Given the PQ's propensity for stabbing its leaders in the back - even the legendary and loved Levesque - Andre Boisclair's days as leader of the PQ are very likely numbered. The obvious choice to assume the mantle is Pauline Marois, the woman he defeated for the party's leadership in 2005. However, there is another name who could definitely give Marois a run for her money.
Gilles Duceppe turned down the invitation to run for the PQ leadership last time around, officially because there was a federal election around the corner and he had to lead the Bloc's charge. Unofficially, most people think that he only turned down the job of his career - remember, most sovereigntists consider Prime Minister of Quebec to be the highest political goal, not leader of the Bloc Quebecois - because the BQ's prospects in the 2006 election were looking so enormously high at the time.
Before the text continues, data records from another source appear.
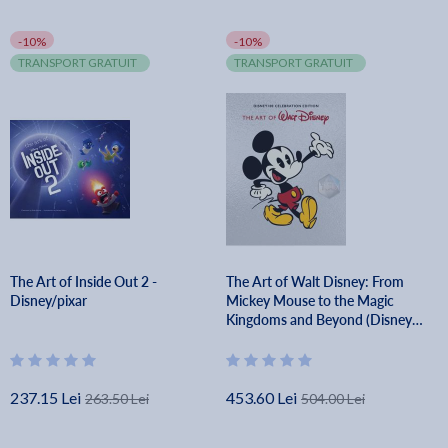
-10%
-10%
TRANSPORT GRATUIT
TRANSPORT GRATUIT
The Art of Inside Out 2 -
The Art of Walt Disney: From
Disney/pixar
Mickey Mouse to the Magic
Kingdoms and Beyond (Disney
100 Celebration Edition) -
Christopher Finch
237.15 Lei
453.60 Lei
263.50 Lei
504.00 Lei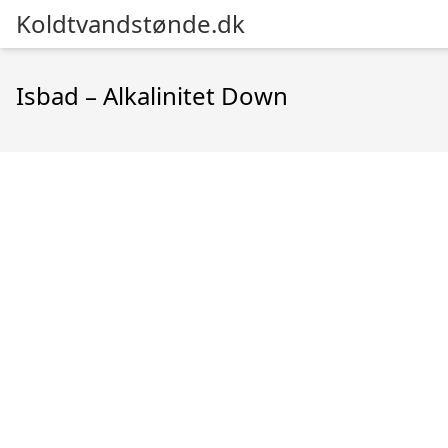
Koldtvandstønde.dk
Isbad – Alkalinitet Down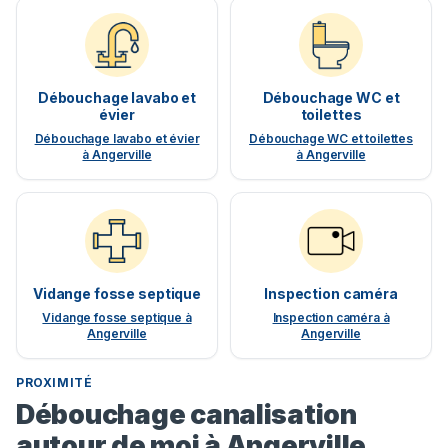
Débouchage lavabo et
Débouchage WC et
évier
toilettes
Débouchage lavabo et évier
Débouchage WC et toilettes
à Angerville
à Angerville
Vidange fosse septique
Inspection caméra
Vidange fosse septique à
Inspection caméra à
Angerville
Angerville
PROXIMITÉ
Débouchage canalisation
autour de moi à Angerville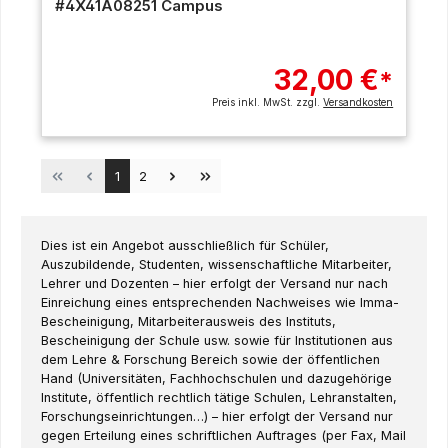
#4X41A08251 Campus
32,00 €
*
Preis inkl. MwSt. zzgl.
Versandkosten
Seite
Seite
1
2
Dies ist ein Angebot ausschließlich für Schüler,
Auszubildende, Studenten, wissenschaftliche Mitarbeiter,
Lehrer und Dozenten – hier erfolgt der Versand nur nach
Einreichung eines entsprechenden Nachweises wie Imma-
Bescheinigung, Mitarbeiterausweis des Instituts,
Bescheinigung der Schule usw. sowie für Institutionen aus
dem Lehre & Forschung Bereich sowie der öffentlichen
Hand (Universitäten, Fachhochschulen und dazugehörige
Institute, öffentlich rechtlich tätige Schulen, Lehranstalten,
Forschungseinrichtungen…) – hier erfolgt der Versand nur
gegen Erteilung eines schriftlichen Auftrages (per Fax, Mail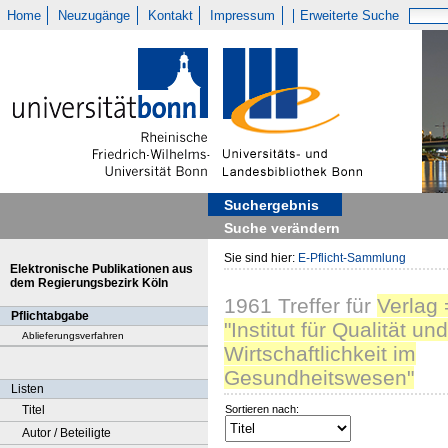
Home
Neuzugänge
Kontakt
Impressum
Erweiterte Suche
Suchergebnis
Suche verändern
Sie sind hier:
E-Pflicht-Sammlung
Elektronische Publikationen aus
dem Regierungsbezirk Köln
1961
Treffer
für
Verlag 
Pflichtabgabe
"Institut für Qualität und
Ablieferungsverfahren
Wirtschaftlichkeit im
Gesundheitswesen"
Listen
Titel
Sortieren nach:
Autor / Beteiligte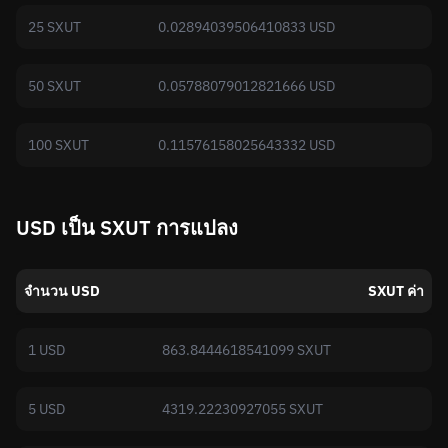
25 SXUT
0.02894039506410833 USD
50 SXUT
0.05788079012821666 USD
100 SXUT
0.11576158025643332 USD
USD เป็น SXUT การแปลง
จำนวน USD
SXUT ค่า
1 USD
863.8444618541099 SXUT
5 USD
4319.22230927055 SXUT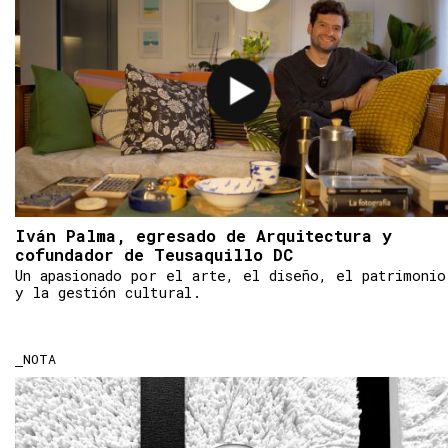
Iván Palma, egresado de Arquitectura y
cofundador de Teusaquillo DC
Un apasionado por el arte, el diseño, el patrimonio
y la gestión cultural.
NOTA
The BQ's commanding lead in Quebec has since dissipated. Odds are if Duceppe leads the BQ into another election, he will be leading them to slaughter at the polls. They still stand a good chance of walking away with a majority of the seats in Quebec, but there is almost no chance they will be able to repeat their high water mark showing - 54 seats in both 1993 and 2004 - again. If Duceppe wants to get out while the getting is good, now may be his only shot to do it without looking like a captain abandoning his own ship, letting his crew go down instead. And in the process, he could become the leader and messiah-apparent of the Parti Quebecois. Duceppe is still very personally popular in Quebec - much more so than Boisclair ever was - and could at minimum save the party from being shunted aside in an election which may just see the PQ fighting to survive in a post-ADQ Quebec. Or, in a best case scenario (for Duceppe), he could lead the party to a miraculous electoral recovery and majority government, and cement himself as the unquestioned leader of the sovereigntist movement.
It's hard to imagine, quite frankly, any reason for Duceppe to remain leader of the Bloc Quebecois. By making a run for the PQ leadership, Duceppe risks losing very little, but stands to gain in ways that can only be described as historic.